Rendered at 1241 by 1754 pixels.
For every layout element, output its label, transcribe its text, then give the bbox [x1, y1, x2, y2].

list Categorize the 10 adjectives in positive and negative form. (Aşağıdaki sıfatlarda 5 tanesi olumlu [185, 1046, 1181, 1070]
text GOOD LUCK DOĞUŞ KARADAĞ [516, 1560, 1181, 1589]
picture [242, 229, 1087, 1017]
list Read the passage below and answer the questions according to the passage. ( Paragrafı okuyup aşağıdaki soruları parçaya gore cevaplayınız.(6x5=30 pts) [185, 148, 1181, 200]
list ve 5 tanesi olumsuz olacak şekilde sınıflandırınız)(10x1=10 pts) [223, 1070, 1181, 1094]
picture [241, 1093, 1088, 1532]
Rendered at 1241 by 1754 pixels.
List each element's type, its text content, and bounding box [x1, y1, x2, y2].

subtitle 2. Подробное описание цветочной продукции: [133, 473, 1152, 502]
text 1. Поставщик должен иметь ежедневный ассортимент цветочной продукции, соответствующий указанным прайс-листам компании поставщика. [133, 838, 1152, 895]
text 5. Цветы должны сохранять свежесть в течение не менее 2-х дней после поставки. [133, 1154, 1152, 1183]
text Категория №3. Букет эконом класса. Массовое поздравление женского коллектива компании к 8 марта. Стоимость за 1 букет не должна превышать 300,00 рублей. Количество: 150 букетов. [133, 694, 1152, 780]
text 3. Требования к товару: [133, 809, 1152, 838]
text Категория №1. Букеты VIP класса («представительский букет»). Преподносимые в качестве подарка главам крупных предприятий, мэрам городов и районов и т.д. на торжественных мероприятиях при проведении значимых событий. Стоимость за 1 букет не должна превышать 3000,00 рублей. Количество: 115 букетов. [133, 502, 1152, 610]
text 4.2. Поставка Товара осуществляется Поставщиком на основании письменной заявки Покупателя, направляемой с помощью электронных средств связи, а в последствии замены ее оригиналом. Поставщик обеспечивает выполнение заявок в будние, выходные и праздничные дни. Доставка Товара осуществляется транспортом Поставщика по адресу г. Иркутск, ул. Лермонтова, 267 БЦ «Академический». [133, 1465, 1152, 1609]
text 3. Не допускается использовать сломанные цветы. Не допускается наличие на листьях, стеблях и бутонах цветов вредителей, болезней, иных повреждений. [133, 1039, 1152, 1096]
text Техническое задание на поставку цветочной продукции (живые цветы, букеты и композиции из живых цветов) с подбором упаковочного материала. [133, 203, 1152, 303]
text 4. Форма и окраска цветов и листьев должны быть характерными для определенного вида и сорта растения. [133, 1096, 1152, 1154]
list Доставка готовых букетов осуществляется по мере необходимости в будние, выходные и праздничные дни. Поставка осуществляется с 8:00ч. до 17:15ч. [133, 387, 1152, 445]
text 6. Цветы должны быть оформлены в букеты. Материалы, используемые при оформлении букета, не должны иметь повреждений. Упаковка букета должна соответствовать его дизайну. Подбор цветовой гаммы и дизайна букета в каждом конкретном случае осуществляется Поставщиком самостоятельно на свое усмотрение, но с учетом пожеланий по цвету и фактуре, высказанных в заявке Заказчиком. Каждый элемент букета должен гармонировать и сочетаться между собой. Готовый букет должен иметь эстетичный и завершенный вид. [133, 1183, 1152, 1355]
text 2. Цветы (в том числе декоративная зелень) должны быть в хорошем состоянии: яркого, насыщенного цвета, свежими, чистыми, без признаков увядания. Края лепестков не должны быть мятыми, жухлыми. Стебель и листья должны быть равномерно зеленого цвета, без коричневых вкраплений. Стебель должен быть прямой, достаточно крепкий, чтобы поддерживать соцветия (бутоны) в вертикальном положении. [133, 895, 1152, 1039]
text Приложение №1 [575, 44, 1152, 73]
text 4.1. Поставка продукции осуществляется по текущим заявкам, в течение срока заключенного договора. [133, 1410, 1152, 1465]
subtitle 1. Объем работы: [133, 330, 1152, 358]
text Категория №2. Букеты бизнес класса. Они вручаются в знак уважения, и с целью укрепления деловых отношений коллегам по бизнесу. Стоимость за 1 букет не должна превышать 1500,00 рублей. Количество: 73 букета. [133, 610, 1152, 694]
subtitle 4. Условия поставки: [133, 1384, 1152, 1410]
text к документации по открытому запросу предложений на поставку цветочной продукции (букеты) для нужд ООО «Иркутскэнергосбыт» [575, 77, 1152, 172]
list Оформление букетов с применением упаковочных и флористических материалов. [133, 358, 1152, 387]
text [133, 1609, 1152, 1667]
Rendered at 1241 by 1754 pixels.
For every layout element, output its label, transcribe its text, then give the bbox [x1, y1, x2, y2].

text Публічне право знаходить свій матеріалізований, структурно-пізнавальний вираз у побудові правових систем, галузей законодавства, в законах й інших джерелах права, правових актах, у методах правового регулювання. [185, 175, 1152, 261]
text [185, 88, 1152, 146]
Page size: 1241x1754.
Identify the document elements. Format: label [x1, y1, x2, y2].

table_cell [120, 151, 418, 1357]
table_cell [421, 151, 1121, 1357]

════

• **Prompt**: Your response should be the lines of the entries above that include the string "букета".

• **Solution for this exercise**:
text 6. Цветы должны быть оформлены в букеты. Материалы, используемые при оформлении букета, не должны иметь повреждений. Упаковка букета должна соответствовать его дизайну. Подбор цветовой гаммы и дизайна букета в каждом конкретном случае осуществляется Поставщиком самостоятельно на свое усмотрение, но с учетом пожеланий по цвету и фактуре, высказанных в заявке Заказчиком. Каждый элемент букета должен гармонировать и сочетаться между собой. Готовый букет должен иметь эстетичный и завершенный вид. [133, 1183, 1152, 1355]
text Категория №2. Букеты бизнес класса. Они вручаются в знак уважения, и с целью укрепления деловых отношений коллегам по бизнесу. Стоимость за 1 букет не должна превышать 1500,00 рублей. Количество: 73 букета. [133, 610, 1152, 694]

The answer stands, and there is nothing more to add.